# START OF Extract

GENERAL AND ADMINISTRATIVE EXPENSES. General and administrative
expenses decreased to $3.7 million for the nine months ended September 30, 2002
from $4.0 million for the same period in 2001, a decrease of $0.3 million, or
7.5%. As a percentage of net sales, these expenses decreased to 5.1% for the
nine months ended September 30, 2002 from 5.5% for the same period in 2001. In
the nine months ended September 30, 2001, general and administrative expenses
included $0.3 million charitable donations of inventory.

OTHER INCOME. In the nine months ended September 30, 2001, other income
resulted from a $0.3 million gain on the sale of PETsMART.com stock. After
careful consideration of the internet and capital markets, the Company wrote-off
its entire $3,000,000 investment in PETsMART.com stock at December 31, 2000.
Subsequently, in June 2001, a proposal and acceptance occurred whereby the
Company sold this stock for $334,000.

# END OF Extract

| Exercises |
• A. According to the financial extract, what price did the Company get when it sold its PETsMART.com stock in June 2001?
• B. Extend the financial extract on expenses and other income by writing the passage that follows its last sentence.

# START OF Recorded information

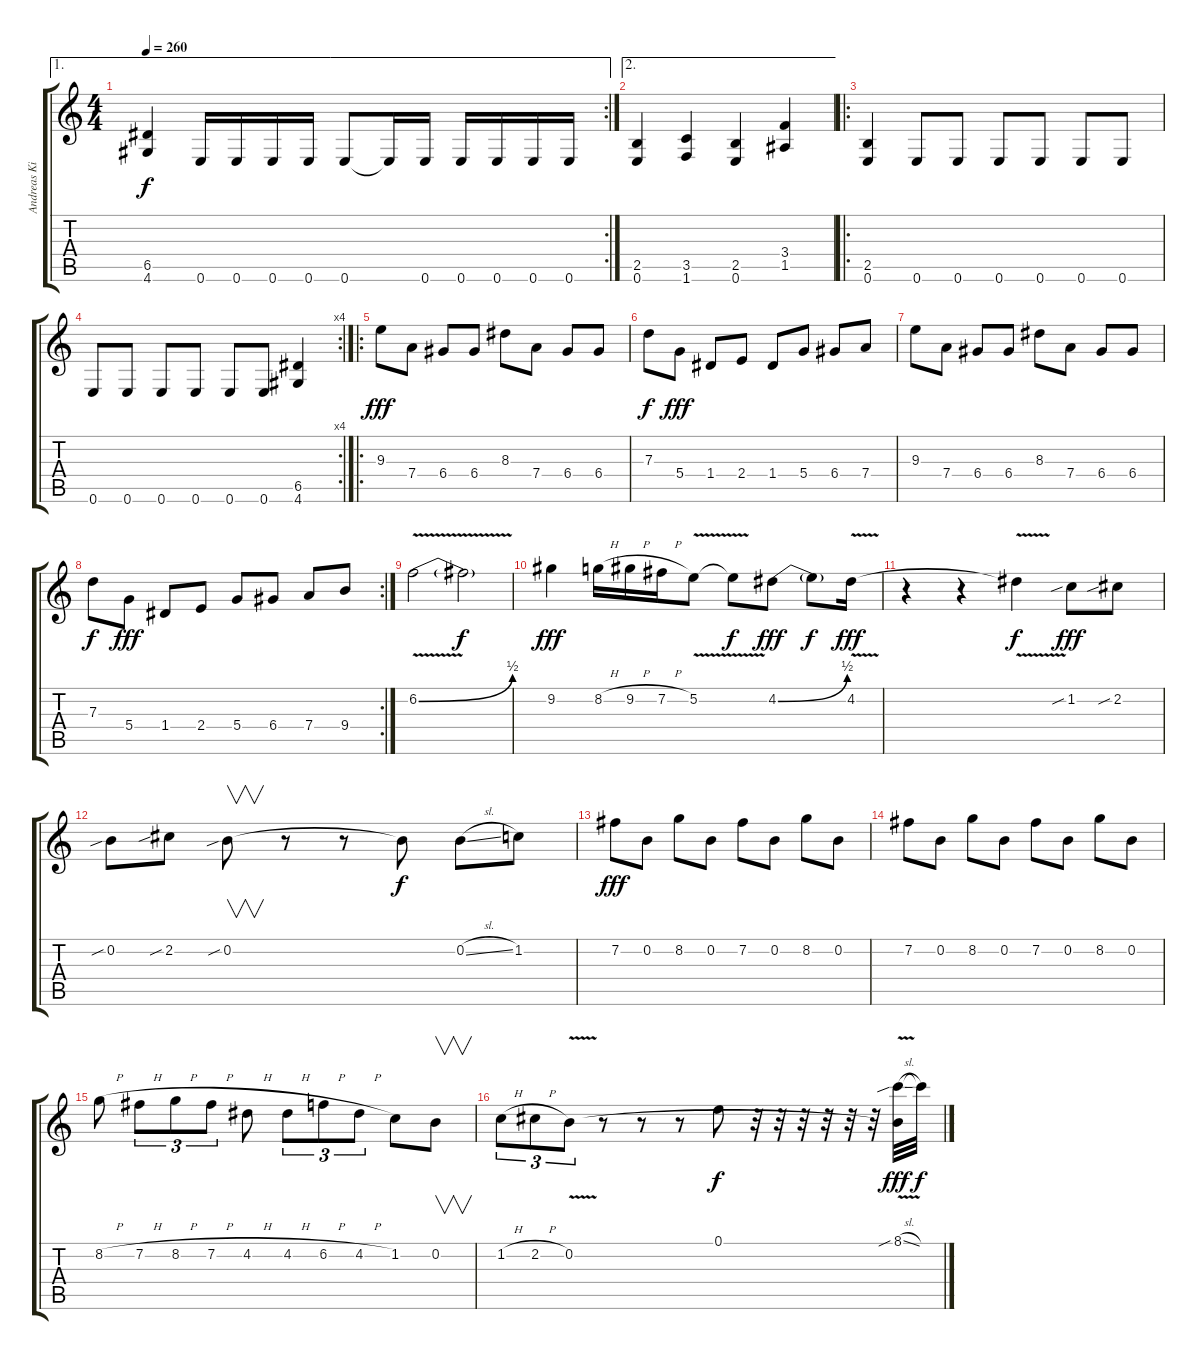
\track ("Andreas Kisser" "Andreas Ki") {instrument overdrivenguitar}
\staff {score tabs}
\tuning (E4 B3 G3 D3 A2 E2) {hide}
\ae 1
\rc 2
\ts (4 4)
\tempo 260
\clef g2
\ks c
(6.5 4.6).4{dy f} 0.6.16 0.6.16 0.6.16 0.6.16 0.6.8 0.6{t}.16 0.6.16 0.6.16 0.6.16 0.6.16 0.6.16 |
\ae 2
(2.5 0.6).4 (3.5 1.6).4 (2.5 0.6).4 (3.4 1.5).4 |
\ro
(2.5 0.6).4 0.6.8 0.6.8 0.6.8 0.6.8 0.6.8 0.6.8 |
\rc 4
0.6.8 0.6.8 0.6.8 0.6.8 0.6.8 0.6.8 (6.5 4.6).4 |
\ro
9.3.8{dy fff} 7.4.8 6.4.8 6.4.8 8.3.8 7.4.8 6.4.8 6.4.8 |
7.3.8{dy f} 5.4.8{dy fff} 1.4.8 2.4.8 1.4.8 5.4.8 6.4.8 7.4.8 |
9.3.8 7.4.8 6.4.8 6.4.8 8.3.8 7.4.8 6.4.8 6.4.8 |
\rc 2
7.3.8{dy f} 5.4.8{dy fff} 1.4.8 2.4.8 5.4.8 6.4.8 7.4.8 9.4.8 |
6.2{be (bend 0 0 60 2) v}.2{instrument distortionguitar} 6.2{t}.2{dy f} |
9.2.4{dy fff} 8.2{h}.16 9.2{h}.16 7.2{h}.16 5.2{v}.8 5.2{t}.8{dy f} 4.2{be (bend 0 0 60 2)}.8{dy fff} 4.2{t}.8{dy f} 4.2{v}.16{dy fff} |
r.4 r.4 4.2{t}.4{dy f} 1.2{sib}.8{dy fff} 2.2{sib}.8 |
0.2{sib}.8 2.2{sib}.8 0.2{sib}.8{v} r.8 r.8 0.2{t}.8{dy f} 0.2{sl}.8 1.2.8 |
7.2.8{dy fff} 0.2.8 8.2.8 0.2.8 7.2.8 0.2.8 8.2.8 0.2.8 |
7.2.8 0.2.8 8.2.8 0.2.8 7.2.8 0.2.8 8.2.8 0.2.8 |
8.2{h}.8 7.2{h}.8{tu (3 2)} 8.2{h}.8{tu (3 2)} 7.2{h}.8{tu (3 2)} 4.2{h}.8 4.2{h}.8{tu (3 2)} 6.2{h}.8{tu (3 2)} 4.2{h}.8{tu (3 2)} 1.2.8 0.2.8{v} |
1.2{h}.8{tu (3 2)} 2.2{h}.8{tu (3 2)} 0.2{v}.8{tu (3 2)} r.8 r.8 r.8 0.1.8{dy f} r.32 r.32 r.32 r.32 r.32 r.32 (8.1{sib sl} 0.2{t}).32{dy fff} 8.1{t}.32{dy f}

# END OF Recorded information

| Replies |
• A. $334,000.

• B.
INTEREST INCOME. In the nine months ended September 30, 2002, interest
income related to interest earned on a short bond transaction. During July
2002, the Company entered into two transactions relating to the short-sale and
repurchase of $95.3 million of U. S. Treasury Securities. The transactions were
intended to address interest rate exposure and generate capital gains that could
be used to offset previously incurred capital losses. The first transaction,
which represented $95.3 million of U. S. Treasury Securities, is scheduled to
mature on November 15, 2002. In the second transaction, the Company has an
obligation to repurchase $95.3 million of U.S. Treasury Securities on or before
November 15, 2002. The Company has placed the proceeds from the short sale into
an interest-bearing collateral account to provide for the repurchase.

INTEREST EXPENSE. Interest expense increased to $2.4 million for the
nine months ended September 30, 2002 from $1.0 million for the same period in
2001. Such increase was due to $2.0 million of interest expense related to the
Company's short bond transaction (See "Interest Income"), and otherwise interest
expense decreased to $0.4 million related to lower average outstanding
short-term borrowings during the 2002 period as compared to 2001.

LIQUIDITY AND CAPITAL RESOURCES

During the third quarter of 2002, the Company's primary use of cash was
for inventory purchases, income taxes and capital expenditures. The Company
satisfied its cash requirements from existing cash balances and short-term
borrowings under its credit agreement. The Company believes that cash flow from
its operations and available credit line will be sufficient to meet operating
needs and capital spending requirements for the remaining year.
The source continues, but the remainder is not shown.